Oh man, that's really great that you opened your own spot. A friend of mine opened her own cafe and it seems to have a lot of customers, but according to a mutual friend of ours who works for her, the cafe doesn't make much money because of mismanagement and a lack of business savvy. How do like owning a place rather than working at one?
It was fulfilling and fun but honestly, it was so much work that I couldn't see doing it for long. I opened the place with 2 friends and we ran it for a little over 7 years. Then my dad took ill. I sold my stake in the business to my partners and left to care for my parents, until my dad was feeling better. That was 2 years ago. 17 years in the biz and I'm not sure if I really want to go back. I have 2 pretty good job offers available from friends but now that I'm out, I don't know... I kind of feel like Peter Gibbons in Office Space, "We don't have a lot of time on this earth! We weren't meant to spend it this way!" That life is rough, man. That's a shame about your friend. Mismanagement is the #1 restaurant killer. I've got stories that you wouldn't believe.

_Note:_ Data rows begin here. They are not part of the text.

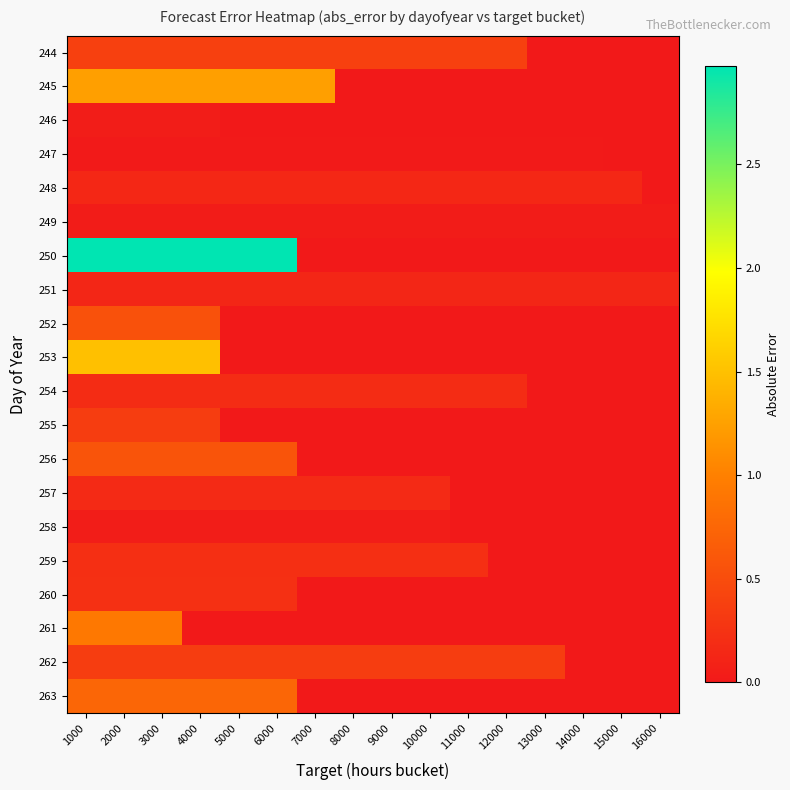

At which category is the sum across all series the highest?

1000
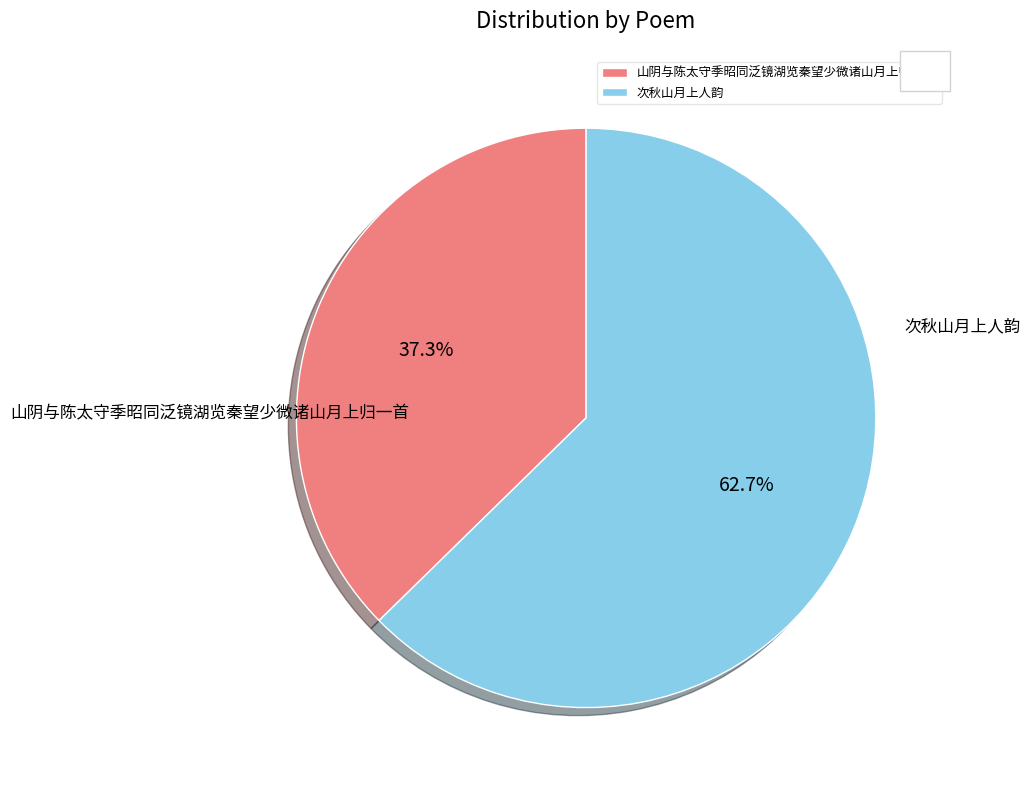

How many slices are in this pie chart?

2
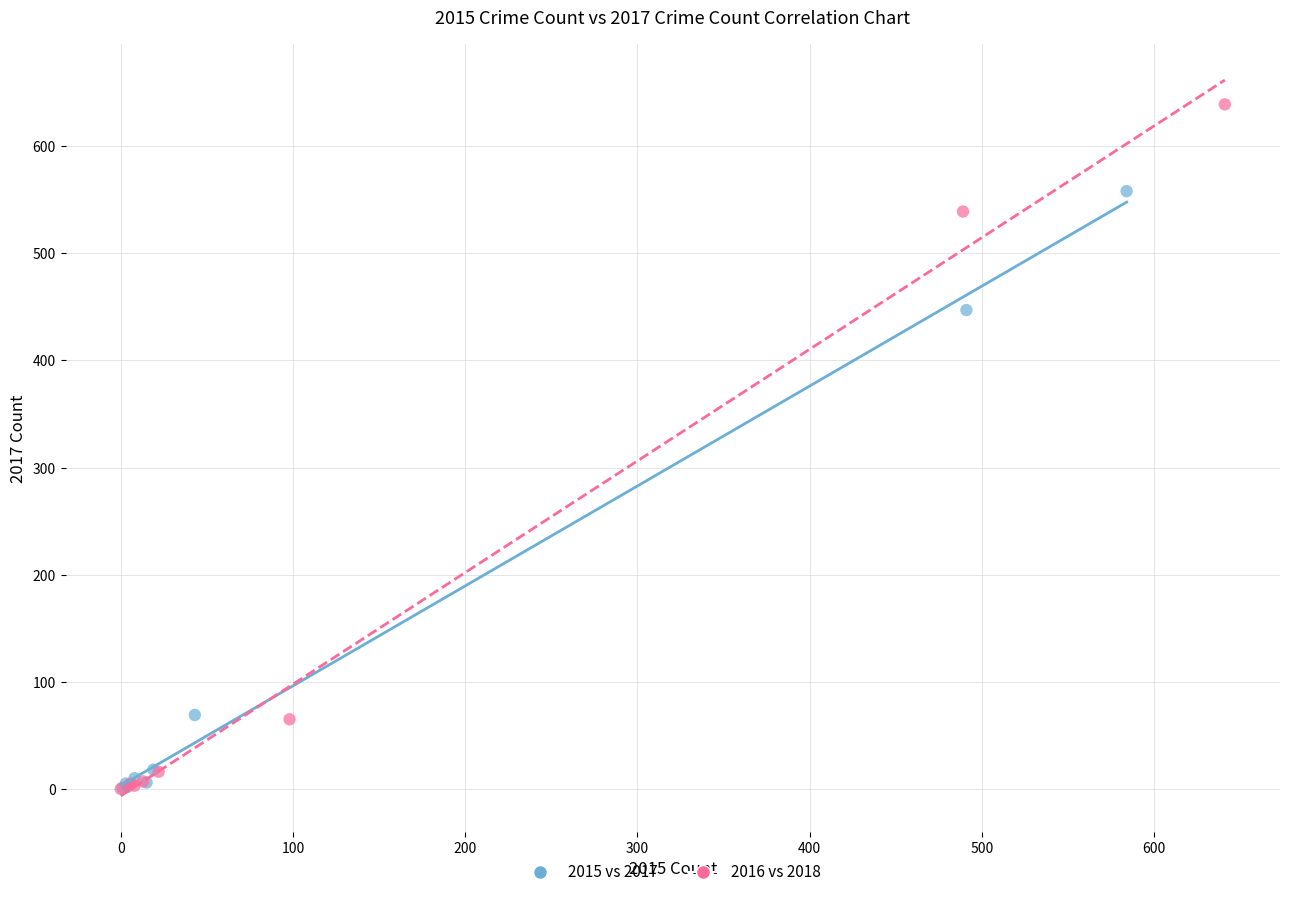

Which series reaches the maximum Y coordinate?

2016 vs 2018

Haha, I bet you do! I think that's pretty big of you to sell your stake to take care of your parents; it's a lot to take on. 17 years is a really long time to be in any industry and I completely understand wanting a change. In fact, I am in the middle of such a change myself. I'm applying for grad school for 2015 and in the meantime, it looks like it's back to teaching ESL and working in bars to make money. That said, I used to live in Vietnam, teaching English and two of the people I met over there were an older couple who worked for the same school. They lived down the street too, so I got to know them pretty well. Bruce used to own a shoe factory and was very much a button-down business man for a really long time. Anyway, through he and his wife teaching in Vietnam, they were able to put their house in Canada up for rent and live the way they'd always wanted to. Another guy was teaching to earn money while learning tattoo removal in Thailand, since I guess that's a growing business in England. I don't know what your situation is, but if teaching abroad is something you might be interested in, I can put you in touch with some people and give some insight about how to get that all started. Teaching English abroad is great, it's just that I have my ambitions and I'd like to take a swing while I've got the energy. Teaching is something I'm sure I can always fall back on at any rate.
But this is that type of thing! Well, I guess I'll have to try it out for myself. I read an account of one chef (I forget who) who talked about his training, beginning in his teens. He talked about pushing hot tomatoes through a big wire strainer with a wooden spoon. I like cooking, but fuck that!